Following a good nutrition plan results in the ability to train longer and harder, delay fatigue, help the body recover faster after working out and perform much better overall, she said.
Here are the guidelines Jacobs suggests:
For training, follow a diet rich in carbohydrates, moderate in protein and low in fat for optimal training.
Especially during exercise, 55-70 percent of total calories should come from carbohydrates, our body’s preferred source of fuel.
This includes foods such as bread, cereal, rice, pasta, starchy vegetables, fruit, milk, yogurt and beans.
Protein builds and maintains muscle mass and aids in muscle recovery and should account for 12–15 percent of total calories.
Fat is a source of energy during low-intensity activity as well as long-duration activity and should account for less than 30 percent of total calories.
Before an event, athletes will want to choose foods that are rich in carbohydrates, moderate in protein and low in fat, and also easy to digest.
Athletes should also avoid sugary food right before exercise and allow plenty of time for food to digest.
A good rule of thumb on digestion time: three-four hours for a large meal, two-three hours for a smaller meal, 1-2 hours for a snack. Also, always stick to familiar foods and drink plenty of fluids before competition.

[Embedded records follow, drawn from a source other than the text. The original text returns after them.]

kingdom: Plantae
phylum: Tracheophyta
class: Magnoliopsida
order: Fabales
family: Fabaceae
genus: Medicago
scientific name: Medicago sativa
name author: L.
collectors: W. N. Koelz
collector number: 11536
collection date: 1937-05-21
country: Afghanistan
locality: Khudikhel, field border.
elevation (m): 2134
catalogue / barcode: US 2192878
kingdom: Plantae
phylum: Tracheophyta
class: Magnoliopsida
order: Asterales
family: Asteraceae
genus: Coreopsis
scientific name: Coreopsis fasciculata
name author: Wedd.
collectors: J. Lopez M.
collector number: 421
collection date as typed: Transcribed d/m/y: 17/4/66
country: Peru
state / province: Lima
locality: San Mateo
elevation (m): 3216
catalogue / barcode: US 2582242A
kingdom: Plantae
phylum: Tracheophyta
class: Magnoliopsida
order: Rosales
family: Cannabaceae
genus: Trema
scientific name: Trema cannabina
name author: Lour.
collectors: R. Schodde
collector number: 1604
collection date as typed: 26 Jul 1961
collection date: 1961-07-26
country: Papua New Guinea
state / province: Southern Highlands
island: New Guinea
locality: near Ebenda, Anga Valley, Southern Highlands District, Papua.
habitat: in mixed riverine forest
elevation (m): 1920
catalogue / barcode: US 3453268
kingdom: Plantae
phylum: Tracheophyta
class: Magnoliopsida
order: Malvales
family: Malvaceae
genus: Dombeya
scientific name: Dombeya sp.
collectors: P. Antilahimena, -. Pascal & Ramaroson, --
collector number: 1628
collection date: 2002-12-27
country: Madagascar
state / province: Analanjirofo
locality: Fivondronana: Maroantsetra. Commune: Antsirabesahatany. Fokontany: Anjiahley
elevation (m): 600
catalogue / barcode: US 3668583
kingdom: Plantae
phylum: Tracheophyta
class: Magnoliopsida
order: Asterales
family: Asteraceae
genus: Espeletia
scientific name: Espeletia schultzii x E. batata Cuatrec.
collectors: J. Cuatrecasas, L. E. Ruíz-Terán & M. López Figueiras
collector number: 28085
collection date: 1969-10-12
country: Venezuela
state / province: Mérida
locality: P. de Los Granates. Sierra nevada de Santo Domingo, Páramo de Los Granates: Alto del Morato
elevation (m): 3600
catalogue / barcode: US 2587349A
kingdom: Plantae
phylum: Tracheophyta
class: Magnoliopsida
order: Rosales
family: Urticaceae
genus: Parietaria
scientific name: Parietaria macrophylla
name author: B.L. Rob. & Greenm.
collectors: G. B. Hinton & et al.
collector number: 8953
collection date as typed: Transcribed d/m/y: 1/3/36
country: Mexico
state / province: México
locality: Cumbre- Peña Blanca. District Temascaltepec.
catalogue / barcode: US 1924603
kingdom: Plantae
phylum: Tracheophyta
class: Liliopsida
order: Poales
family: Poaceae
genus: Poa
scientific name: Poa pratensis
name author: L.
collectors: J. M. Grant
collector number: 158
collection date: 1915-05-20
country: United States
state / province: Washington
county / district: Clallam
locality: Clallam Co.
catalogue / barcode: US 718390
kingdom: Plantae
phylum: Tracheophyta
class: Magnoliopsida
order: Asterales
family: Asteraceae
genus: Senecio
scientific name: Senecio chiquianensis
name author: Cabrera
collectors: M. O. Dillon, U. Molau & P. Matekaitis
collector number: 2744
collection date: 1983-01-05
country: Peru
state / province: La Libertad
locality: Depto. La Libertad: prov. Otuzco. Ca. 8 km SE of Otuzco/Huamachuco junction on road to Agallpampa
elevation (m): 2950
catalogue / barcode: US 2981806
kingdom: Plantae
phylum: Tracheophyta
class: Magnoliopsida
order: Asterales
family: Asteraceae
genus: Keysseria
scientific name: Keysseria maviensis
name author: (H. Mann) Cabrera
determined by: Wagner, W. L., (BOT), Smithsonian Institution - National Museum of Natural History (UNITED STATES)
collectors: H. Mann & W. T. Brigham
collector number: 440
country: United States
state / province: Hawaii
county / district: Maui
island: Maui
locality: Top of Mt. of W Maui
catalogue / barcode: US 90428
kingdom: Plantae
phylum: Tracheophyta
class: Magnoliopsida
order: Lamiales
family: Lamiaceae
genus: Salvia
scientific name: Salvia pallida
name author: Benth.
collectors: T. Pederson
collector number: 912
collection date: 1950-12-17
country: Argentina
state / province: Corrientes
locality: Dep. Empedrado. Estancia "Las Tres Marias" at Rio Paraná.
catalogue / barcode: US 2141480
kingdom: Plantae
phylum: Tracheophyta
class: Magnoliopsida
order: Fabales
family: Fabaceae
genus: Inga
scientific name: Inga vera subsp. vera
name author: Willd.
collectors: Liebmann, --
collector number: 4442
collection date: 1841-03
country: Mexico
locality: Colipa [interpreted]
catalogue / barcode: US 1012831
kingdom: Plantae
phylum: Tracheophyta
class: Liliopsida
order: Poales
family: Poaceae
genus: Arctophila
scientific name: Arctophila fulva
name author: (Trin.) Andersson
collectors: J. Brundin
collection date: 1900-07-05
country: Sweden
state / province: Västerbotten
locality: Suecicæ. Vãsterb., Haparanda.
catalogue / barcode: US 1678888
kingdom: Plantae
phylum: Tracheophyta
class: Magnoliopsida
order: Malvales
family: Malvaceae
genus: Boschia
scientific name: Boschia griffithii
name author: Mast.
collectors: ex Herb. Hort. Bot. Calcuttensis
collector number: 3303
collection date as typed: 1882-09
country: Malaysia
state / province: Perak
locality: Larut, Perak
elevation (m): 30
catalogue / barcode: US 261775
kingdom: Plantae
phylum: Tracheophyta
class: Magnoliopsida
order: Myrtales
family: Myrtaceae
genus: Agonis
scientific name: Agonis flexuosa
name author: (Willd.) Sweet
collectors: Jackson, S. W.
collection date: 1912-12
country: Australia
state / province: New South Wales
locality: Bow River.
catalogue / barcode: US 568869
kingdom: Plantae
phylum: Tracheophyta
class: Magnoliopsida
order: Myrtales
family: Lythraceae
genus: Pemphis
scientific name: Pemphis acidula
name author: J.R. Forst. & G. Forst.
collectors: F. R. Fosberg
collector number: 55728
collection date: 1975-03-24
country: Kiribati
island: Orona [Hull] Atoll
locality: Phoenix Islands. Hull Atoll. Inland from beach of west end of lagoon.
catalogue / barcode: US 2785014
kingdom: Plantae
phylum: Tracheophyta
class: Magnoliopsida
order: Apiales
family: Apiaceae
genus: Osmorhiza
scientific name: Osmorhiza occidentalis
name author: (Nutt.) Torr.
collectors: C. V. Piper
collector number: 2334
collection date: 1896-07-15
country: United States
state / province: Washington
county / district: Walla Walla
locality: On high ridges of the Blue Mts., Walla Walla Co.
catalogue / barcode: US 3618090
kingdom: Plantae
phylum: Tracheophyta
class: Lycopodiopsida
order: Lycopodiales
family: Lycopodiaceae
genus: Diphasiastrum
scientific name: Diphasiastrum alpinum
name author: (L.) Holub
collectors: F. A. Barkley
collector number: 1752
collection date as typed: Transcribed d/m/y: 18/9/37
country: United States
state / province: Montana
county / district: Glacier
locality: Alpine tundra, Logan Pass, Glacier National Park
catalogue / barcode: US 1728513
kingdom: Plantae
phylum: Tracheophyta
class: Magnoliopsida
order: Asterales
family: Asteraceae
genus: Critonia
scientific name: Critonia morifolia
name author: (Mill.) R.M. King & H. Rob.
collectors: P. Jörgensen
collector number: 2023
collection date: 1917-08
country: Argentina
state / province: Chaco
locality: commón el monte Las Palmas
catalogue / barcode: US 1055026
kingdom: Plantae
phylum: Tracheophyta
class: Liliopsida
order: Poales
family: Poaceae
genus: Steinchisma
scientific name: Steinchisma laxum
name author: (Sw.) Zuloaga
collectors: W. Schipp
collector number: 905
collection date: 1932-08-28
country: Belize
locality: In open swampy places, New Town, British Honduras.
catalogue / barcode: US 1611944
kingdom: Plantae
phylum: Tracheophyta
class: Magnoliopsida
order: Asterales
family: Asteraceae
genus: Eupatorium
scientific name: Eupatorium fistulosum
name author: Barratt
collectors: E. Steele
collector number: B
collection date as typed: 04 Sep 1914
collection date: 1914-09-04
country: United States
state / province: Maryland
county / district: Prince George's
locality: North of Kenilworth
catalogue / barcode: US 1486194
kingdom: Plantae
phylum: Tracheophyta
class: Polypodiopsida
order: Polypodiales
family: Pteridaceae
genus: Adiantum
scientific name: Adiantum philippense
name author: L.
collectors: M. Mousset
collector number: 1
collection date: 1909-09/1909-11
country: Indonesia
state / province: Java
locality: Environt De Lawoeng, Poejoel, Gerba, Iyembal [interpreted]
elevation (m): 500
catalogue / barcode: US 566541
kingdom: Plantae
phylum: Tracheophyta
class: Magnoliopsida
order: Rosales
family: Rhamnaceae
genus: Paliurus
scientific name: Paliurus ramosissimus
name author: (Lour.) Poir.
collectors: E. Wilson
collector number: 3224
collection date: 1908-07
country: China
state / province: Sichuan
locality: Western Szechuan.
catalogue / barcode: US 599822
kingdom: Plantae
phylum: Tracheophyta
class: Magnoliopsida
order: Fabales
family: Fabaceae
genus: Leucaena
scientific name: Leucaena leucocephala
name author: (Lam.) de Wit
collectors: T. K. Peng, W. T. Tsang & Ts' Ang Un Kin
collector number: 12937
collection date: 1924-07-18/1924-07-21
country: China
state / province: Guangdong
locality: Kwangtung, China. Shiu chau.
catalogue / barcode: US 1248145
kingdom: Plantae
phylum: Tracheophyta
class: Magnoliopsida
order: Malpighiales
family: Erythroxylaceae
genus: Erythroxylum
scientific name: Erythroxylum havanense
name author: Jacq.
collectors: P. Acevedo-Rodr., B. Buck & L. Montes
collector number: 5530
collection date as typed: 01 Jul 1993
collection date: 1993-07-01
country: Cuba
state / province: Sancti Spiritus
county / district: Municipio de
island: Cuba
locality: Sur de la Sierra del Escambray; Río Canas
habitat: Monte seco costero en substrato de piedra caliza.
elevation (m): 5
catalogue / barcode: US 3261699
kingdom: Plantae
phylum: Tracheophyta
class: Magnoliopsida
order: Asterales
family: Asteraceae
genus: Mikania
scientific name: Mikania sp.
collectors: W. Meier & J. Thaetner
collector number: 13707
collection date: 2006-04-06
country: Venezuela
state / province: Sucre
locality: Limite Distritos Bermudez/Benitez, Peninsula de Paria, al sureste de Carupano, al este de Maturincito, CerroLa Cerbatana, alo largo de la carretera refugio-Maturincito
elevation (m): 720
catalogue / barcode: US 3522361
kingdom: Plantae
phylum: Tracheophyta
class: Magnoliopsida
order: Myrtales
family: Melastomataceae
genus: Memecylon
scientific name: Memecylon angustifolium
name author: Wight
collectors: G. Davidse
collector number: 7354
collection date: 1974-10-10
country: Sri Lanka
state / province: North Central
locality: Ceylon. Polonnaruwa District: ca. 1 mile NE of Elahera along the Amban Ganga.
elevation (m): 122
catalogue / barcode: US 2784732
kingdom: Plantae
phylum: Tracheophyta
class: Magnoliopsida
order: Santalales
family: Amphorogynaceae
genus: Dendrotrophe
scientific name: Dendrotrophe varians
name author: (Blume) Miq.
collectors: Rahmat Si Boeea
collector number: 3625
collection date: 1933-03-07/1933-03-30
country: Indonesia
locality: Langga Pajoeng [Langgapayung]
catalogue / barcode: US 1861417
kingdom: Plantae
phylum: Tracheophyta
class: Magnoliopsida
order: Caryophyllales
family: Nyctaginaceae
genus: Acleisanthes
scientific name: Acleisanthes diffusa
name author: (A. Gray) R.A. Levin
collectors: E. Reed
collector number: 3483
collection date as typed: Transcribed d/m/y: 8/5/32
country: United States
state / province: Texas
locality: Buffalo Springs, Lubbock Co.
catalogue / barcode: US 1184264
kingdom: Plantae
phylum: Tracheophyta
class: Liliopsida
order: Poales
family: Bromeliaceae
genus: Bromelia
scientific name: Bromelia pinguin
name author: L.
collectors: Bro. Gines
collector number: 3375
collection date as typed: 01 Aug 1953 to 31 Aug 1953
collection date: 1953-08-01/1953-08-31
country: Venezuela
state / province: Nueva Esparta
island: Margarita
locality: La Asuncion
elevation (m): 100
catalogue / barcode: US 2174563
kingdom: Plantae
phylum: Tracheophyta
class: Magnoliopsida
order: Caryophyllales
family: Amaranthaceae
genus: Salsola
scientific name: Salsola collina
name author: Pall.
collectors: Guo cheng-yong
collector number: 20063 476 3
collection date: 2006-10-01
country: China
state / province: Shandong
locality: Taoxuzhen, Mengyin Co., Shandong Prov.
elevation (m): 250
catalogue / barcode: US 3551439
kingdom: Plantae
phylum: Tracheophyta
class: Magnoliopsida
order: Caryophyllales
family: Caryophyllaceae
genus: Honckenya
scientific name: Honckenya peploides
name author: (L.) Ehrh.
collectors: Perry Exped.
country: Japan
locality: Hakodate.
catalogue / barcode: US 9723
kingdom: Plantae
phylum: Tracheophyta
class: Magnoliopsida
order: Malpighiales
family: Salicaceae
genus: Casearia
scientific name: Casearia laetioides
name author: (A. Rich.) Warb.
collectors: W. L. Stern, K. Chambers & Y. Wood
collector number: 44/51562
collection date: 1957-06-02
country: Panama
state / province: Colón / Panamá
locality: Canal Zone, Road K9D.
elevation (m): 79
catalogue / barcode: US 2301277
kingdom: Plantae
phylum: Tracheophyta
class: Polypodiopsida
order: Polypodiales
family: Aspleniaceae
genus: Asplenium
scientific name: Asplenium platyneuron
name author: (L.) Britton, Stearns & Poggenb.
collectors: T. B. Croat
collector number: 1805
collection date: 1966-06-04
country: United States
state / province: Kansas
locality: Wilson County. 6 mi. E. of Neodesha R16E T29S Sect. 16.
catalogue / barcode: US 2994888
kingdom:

She suggests the following:
• Daily: avoid thirst, check urine (light, not dark).
• Two-three hours before activity: 1-1/2 to 2-1/2 cups fluid.
• Every 15 minutes during activity: 3/4 to 1-1/2 cups (3-6 gulps).
• After activity: 2-3 cups for every pound lost.
Jacobs also had eating tips for athletes on the road.
“Snack on wholesome carbohydrate foods about every two hours to keep blood sugars normal,” she said.
She shared a list of high-performance “grab-and-go” foods: yogurt with granola, fresh fruit, whole-grain bagels, pretzels, Fig Newtons, dried fruit, 100 percent fruit juice, graham crackers, rice cakes, string cheese and crackers, peanut butter and crackers, pudding, granola bars, flavored milk, smoothies and animal crackers.